◆ WORK ITEM ◆
Summarize the Unhappy Spain review below in two sentences.

◆ DOCUMENT SEGMENT ◆
Unhappy Spain
by .
THE FORGING OF A REBEL, by (Reynal and Hitchcock, $5.00)
COMPLACENT DICTATOR, by Sir Samuel Hoare (Knopf, $3.50)
THE RED DOMINATION IN SPAIN,drawn up by the Ministry of Justice (Madrid, 1946)
In 1820 the Duke of Wellington wrote in a memorandum to Viscount Castlereagh: “There is no country in Europe in the affairs of which foreigners can interfere with so little advantage as Spain.” Although the Iron Duke’s words were based on firsthand experience, there are many fervent non-thinkers in this and other countries who are once more proposing to interfere in the current affairs of Spain. That, if they do so, little advantage will result to anyone of genuine good will is a conviction reinforced by a reading of the three volumes listed above.

◆ MATERIAL SUPPLIED ◆

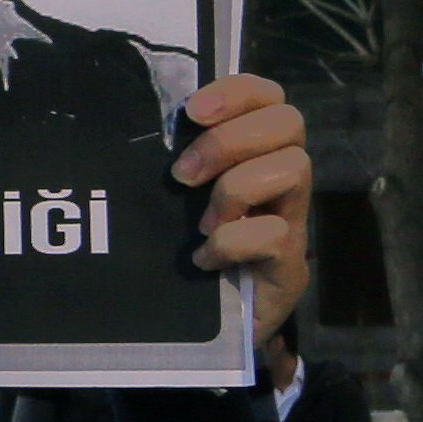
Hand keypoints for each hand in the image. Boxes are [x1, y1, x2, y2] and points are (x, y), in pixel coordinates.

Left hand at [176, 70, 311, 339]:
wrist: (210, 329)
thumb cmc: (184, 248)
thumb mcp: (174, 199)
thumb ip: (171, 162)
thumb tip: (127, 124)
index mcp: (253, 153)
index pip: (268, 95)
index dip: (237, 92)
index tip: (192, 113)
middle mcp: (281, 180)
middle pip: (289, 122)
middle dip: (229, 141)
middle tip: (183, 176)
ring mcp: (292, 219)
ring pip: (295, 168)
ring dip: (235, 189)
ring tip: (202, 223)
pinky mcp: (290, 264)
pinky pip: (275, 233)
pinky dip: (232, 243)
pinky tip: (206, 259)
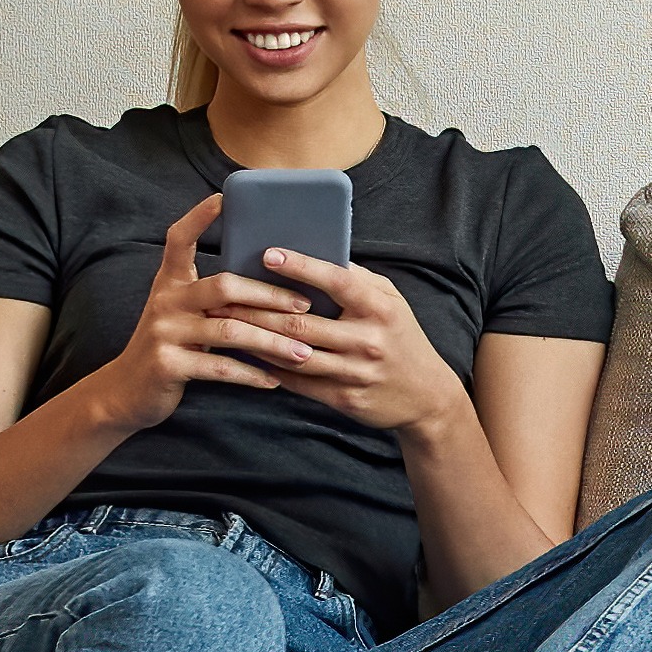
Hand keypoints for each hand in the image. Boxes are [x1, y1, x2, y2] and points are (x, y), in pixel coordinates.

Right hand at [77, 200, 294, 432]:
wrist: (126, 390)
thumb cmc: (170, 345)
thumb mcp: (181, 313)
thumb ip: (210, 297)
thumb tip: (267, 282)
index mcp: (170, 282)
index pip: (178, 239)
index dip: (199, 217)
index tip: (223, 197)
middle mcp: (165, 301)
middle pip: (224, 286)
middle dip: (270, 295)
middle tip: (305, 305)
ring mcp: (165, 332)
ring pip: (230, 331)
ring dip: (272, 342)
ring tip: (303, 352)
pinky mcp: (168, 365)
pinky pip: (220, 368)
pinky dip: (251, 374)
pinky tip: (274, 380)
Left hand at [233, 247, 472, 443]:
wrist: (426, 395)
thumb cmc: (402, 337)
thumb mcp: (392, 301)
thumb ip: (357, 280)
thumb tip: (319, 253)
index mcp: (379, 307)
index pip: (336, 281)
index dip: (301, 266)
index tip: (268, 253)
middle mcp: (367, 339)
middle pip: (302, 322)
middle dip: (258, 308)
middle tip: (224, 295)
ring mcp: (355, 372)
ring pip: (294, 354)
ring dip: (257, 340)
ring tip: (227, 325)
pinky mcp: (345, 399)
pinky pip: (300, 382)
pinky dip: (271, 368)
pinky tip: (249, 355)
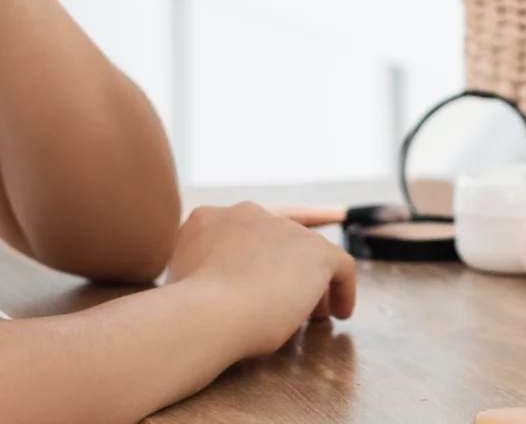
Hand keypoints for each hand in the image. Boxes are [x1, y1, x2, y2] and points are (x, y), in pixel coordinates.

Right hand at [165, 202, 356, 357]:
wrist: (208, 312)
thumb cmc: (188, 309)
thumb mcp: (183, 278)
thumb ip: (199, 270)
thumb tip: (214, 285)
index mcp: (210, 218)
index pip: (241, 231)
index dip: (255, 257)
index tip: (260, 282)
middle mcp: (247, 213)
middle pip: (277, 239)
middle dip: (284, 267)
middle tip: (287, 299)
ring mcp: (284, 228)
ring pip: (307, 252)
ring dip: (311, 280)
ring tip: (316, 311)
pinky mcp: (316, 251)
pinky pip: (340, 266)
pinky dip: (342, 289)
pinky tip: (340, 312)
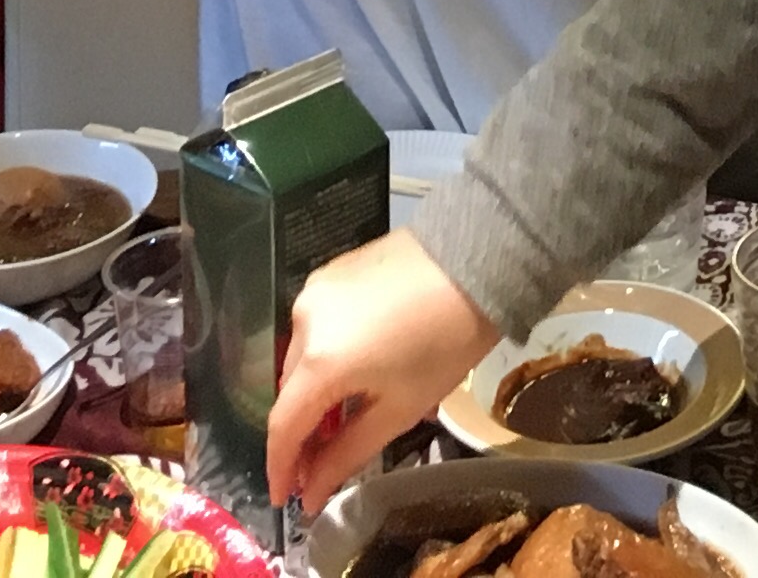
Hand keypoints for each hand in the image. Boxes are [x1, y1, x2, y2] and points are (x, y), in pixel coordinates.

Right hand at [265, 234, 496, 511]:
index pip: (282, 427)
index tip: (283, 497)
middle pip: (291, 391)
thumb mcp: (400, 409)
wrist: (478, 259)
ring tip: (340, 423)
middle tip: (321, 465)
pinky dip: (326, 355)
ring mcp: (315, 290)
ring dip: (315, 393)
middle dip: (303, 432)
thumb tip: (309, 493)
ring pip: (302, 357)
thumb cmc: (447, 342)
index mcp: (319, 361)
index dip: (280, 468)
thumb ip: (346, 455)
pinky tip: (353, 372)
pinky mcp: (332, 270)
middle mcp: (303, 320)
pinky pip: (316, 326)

* * *

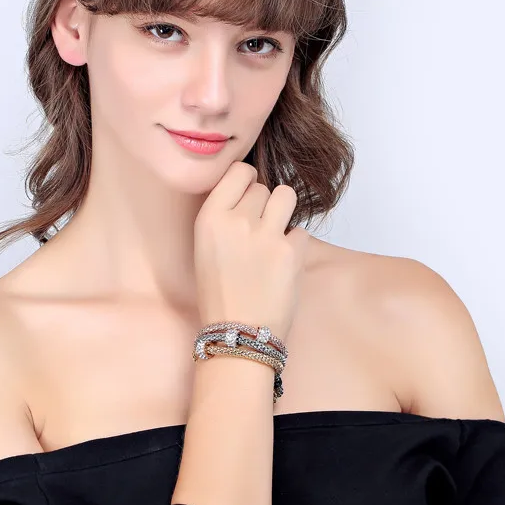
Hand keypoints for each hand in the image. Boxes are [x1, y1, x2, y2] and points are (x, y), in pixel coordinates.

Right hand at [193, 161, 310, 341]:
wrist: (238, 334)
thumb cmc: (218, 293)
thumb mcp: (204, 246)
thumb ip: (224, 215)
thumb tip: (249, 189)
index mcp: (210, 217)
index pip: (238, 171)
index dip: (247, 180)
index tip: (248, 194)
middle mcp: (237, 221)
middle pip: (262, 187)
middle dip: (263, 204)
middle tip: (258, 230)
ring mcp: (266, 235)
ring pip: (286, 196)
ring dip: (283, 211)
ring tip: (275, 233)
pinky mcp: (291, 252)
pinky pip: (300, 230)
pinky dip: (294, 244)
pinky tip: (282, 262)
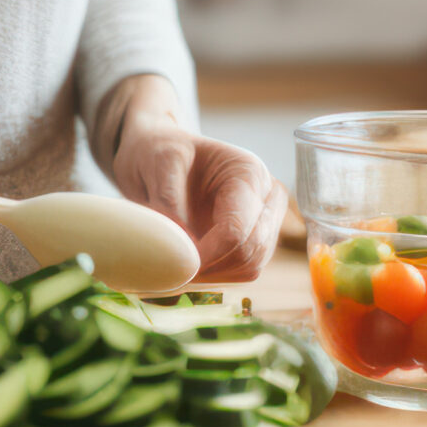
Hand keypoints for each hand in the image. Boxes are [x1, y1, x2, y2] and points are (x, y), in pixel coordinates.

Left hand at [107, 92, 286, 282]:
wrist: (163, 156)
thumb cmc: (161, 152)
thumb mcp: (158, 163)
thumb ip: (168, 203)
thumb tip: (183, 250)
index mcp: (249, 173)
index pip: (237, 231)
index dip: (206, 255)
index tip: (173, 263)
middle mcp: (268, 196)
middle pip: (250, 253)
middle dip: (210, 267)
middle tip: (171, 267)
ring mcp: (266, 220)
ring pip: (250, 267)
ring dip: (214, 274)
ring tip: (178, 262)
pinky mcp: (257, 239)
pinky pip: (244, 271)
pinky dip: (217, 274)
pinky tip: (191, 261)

◆ ANSWER BOX ◆
In an 1820 memorandum to Viscount Castlereagh, the Duke of Wellington wrote that there is no country in Europe where foreigners can interfere with so little advantage as Spain. Many fervent non-thinkers are again proposing to interfere in Spain's affairs, and the three volumes under review, including Sir Samuel Hoare's Complacent Dictator and the Ministry of Justice's The Red Domination in Spain, reinforce the conviction that little advantage would come of it to anyone of genuine good will.